I took a drive out to the marsh tonight to check on the ice conditions but i didnt get very far when i saw this..... http://trainingyourretriever.com/mallards/ The videos dont do it justice because i could only capture a small percentage of the birds at one time. they just kept coming and coming and coming from out of nowhere and dropping in. I think it is safe to say a good number of mallards have arrived with this cold weather we have been having.


----------



## Chaser (Sep 28, 2007)

That's awesome! I would love to find the X like that one day. I'd love having landowner permission to actually hunt them even more!


----------



## Sprig Kennels (Jan 13, 2009)

i usually find scenes like that when i leave my gun and dog at home and when i am just doing some scouting. funny thing about these birds is tomorrow they will probably be somewhere else anyway. It's just a good sign there are birds that have moved in.


----------



## 90redryder (Oct 10, 2011)

That is a good sign, the duck hunting has been slow for me so far.


----------



## johnnycake (Jul 19, 2011)

How far north was this?


----------



## king eider (Aug 20, 2009)

Sweet! Looks like its time to stop by and visit Robert. Hunted The field right behind where you were filming last year. Had a few hunts where mallards worked us like that! From the hunt I had on a corn field on Saturday it does appear we've got an influx of mallards.

Here is a video I took with my smartphone last January. Field directly south from where you were filming. Really fun to sit and watch birds work like that!

http://www.youtube.com/watch?v=hNMLmwi- ... ata_player


----------



## Sprig Kennels (Jan 13, 2009)

king eider said:


> Sweet! Looks like its time to stop by and visit Robert. Hunted The field right behind where you were filming last year. Had a few hunts where mallards worked us like that! From the hunt I had on a corn field on Saturday it does appear we've got an influx of mallards.

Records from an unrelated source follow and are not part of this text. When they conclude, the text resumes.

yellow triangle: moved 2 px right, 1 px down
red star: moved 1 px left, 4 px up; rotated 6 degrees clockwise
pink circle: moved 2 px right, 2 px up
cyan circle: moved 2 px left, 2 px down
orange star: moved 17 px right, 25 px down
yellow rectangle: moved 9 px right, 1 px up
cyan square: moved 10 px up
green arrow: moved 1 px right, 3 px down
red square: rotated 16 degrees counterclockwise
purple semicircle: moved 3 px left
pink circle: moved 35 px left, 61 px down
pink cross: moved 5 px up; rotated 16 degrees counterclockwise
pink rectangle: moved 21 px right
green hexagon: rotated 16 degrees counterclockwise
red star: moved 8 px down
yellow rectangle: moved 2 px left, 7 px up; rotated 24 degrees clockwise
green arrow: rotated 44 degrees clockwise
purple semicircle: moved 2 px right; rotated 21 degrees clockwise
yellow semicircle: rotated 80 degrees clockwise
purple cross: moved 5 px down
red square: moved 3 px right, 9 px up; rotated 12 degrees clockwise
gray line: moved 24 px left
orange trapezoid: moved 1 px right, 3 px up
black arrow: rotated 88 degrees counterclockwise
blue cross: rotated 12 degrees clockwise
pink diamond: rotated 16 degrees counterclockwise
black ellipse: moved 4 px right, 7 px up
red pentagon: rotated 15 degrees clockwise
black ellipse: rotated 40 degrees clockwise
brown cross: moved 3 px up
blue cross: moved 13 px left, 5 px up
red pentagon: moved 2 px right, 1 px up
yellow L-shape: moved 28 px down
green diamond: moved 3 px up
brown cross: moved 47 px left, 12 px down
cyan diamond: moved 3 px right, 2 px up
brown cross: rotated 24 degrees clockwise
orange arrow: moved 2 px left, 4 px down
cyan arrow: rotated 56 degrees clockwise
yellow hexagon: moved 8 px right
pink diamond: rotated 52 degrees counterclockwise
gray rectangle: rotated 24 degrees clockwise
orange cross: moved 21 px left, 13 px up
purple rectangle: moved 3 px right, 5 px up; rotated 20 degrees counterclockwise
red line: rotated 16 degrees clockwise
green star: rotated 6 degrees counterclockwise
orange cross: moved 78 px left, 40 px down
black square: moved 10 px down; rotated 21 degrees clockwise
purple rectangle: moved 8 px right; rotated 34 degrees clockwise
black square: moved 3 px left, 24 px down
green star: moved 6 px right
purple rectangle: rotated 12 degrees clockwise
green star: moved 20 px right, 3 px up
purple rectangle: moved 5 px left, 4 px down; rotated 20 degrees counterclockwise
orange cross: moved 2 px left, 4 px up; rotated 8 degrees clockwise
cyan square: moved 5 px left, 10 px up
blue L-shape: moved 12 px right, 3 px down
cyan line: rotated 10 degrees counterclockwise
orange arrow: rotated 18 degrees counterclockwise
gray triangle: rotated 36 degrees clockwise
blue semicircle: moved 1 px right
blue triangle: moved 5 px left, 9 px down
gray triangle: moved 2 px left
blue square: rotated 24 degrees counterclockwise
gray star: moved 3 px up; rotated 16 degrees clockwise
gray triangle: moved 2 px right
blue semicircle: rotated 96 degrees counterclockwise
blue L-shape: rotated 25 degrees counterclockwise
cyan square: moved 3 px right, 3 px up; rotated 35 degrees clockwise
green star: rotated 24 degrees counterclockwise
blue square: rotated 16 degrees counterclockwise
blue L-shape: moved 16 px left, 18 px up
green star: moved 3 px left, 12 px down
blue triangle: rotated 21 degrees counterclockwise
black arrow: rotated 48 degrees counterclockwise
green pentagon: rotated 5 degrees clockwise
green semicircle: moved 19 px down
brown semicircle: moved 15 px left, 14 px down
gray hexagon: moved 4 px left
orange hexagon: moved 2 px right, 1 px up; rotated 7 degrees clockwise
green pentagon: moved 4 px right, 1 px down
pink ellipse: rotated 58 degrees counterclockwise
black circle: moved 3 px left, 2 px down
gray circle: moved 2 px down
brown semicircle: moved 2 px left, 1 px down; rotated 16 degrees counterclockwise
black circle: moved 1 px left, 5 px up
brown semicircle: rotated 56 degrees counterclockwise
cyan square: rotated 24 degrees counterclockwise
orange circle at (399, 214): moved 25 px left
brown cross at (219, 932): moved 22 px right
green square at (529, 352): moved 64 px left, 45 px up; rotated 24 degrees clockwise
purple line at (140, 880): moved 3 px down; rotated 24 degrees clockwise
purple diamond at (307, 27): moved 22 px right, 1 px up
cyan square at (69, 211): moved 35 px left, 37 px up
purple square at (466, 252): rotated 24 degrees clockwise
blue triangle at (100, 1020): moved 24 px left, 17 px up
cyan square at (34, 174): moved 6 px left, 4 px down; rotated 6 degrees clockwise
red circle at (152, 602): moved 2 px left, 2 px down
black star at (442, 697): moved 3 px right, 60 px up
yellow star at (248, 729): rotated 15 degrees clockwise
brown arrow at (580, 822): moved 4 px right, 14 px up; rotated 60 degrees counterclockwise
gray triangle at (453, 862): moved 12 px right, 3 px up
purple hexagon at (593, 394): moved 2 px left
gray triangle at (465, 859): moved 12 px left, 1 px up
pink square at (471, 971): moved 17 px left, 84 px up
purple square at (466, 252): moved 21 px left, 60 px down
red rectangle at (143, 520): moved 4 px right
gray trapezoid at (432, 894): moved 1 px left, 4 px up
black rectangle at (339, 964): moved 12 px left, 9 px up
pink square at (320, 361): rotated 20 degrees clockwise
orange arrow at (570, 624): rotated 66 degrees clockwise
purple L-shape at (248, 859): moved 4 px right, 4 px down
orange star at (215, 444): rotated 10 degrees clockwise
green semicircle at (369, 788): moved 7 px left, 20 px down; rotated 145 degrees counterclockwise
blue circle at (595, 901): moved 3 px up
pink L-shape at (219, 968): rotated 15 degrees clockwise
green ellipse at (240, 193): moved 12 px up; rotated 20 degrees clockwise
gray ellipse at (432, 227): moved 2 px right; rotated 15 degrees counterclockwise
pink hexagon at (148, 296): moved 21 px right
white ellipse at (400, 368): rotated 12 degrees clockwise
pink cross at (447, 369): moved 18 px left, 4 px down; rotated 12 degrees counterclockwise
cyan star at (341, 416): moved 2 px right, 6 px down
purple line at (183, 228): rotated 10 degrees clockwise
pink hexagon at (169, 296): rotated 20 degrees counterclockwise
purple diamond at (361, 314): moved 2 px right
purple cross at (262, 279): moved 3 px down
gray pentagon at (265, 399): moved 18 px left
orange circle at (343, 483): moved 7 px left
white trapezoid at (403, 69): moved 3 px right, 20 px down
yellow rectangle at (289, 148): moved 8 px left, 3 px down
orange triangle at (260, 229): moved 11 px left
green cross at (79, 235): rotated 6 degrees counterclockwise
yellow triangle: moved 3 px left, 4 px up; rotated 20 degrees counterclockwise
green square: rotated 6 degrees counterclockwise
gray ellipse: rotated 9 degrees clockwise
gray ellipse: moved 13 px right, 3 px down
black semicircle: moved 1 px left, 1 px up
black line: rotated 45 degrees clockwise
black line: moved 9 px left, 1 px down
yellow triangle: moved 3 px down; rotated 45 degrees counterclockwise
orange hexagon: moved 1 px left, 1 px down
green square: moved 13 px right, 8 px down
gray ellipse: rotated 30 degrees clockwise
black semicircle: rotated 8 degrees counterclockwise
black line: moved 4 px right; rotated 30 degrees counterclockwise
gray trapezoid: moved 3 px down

i am sure if you ask the guy who did the scouting he would be able to go to :O•-: :mrgreen: j/k

if i am around tomorrow evening i am going to check out the area again and see if they come back


----------



## Sprig Kennels (Jan 13, 2009)

johnnycake said:


> How far north was this?


north of the bear river bird refuge by about 5-7 miles or so. even though it is on private ground i wont give out the exact location in fairness to the landowners so they dont get inundated with tons of people hitting them up.


----------



## king eider (Aug 20, 2009)

Sprig Kennels said:


> johnnycake said:
> 
> 
> > How far north was this?
> ...


Isn't that the truth. I had a farmer tell me last year his phone rang off the hook from folks a calling. He said he doesn't blame them for calling and glad they do rather then just trespass.


----------



## johnnycake (Jul 19, 2011)

No worries, I was just curious as to the general area as I know how these things can get out of hand. A buddy and I are trying to decide where to go wednesday morning and were wondering if it was worth the drive up north. Thanks, and hope you hit the x on your next hunt!


----------